**WHAT THE TASK REQUIRES:**
Without any pictures, print exactly the lines that run from the start of the data through the line containing "ring mcp: (135, 159)".

**MATERIAL FOR THE TASK:**

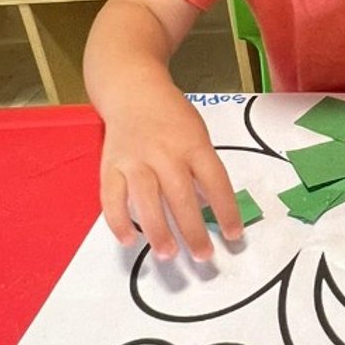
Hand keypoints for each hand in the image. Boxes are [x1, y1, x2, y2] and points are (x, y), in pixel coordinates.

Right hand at [98, 82, 241, 260]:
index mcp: (193, 144)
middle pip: (181, 195)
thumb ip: (203, 167)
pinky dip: (118, 221)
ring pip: (146, 199)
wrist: (132, 88)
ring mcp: (135, 159)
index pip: (215, 181)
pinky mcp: (111, 165)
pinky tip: (129, 239)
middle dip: (193, 229)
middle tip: (203, 255)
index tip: (233, 235)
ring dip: (157, 230)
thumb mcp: (197, 134)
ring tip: (168, 254)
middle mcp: (165, 152)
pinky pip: (112, 197)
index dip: (226, 210)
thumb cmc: (171, 116)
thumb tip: (210, 208)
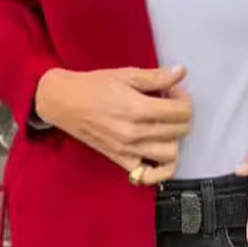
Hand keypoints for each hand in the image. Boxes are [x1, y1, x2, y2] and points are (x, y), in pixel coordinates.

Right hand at [35, 65, 191, 183]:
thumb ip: (156, 77)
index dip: (183, 99)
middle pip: (180, 131)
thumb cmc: (94, 86)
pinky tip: (156, 150)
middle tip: (167, 106)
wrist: (64, 103)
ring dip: (173, 139)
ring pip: (171, 154)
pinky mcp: (121, 161)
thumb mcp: (126, 74)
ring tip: (163, 126)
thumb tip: (181, 72)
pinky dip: (159, 167)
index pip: (182, 112)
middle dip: (180, 115)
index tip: (172, 93)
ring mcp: (129, 150)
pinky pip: (150, 175)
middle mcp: (136, 133)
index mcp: (138, 108)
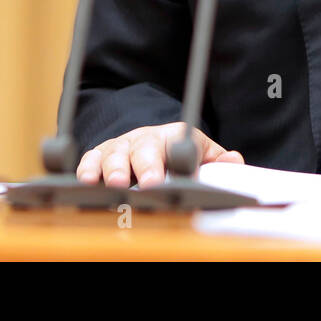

**SOLUTION TO THIS PROBLEM:**
Hand keypoints for each hand in the image. Boxes are [x1, y1, x2, y2] and points are (x, y), in pixel coordinates.

Right hand at [98, 82, 241, 260]:
index mcp: (193, 144)
middle pip: (181, 195)
thumb ip: (203, 167)
pinky dip: (118, 221)
ring pip: (146, 199)
wrist: (132, 88)
ring mcp: (135, 159)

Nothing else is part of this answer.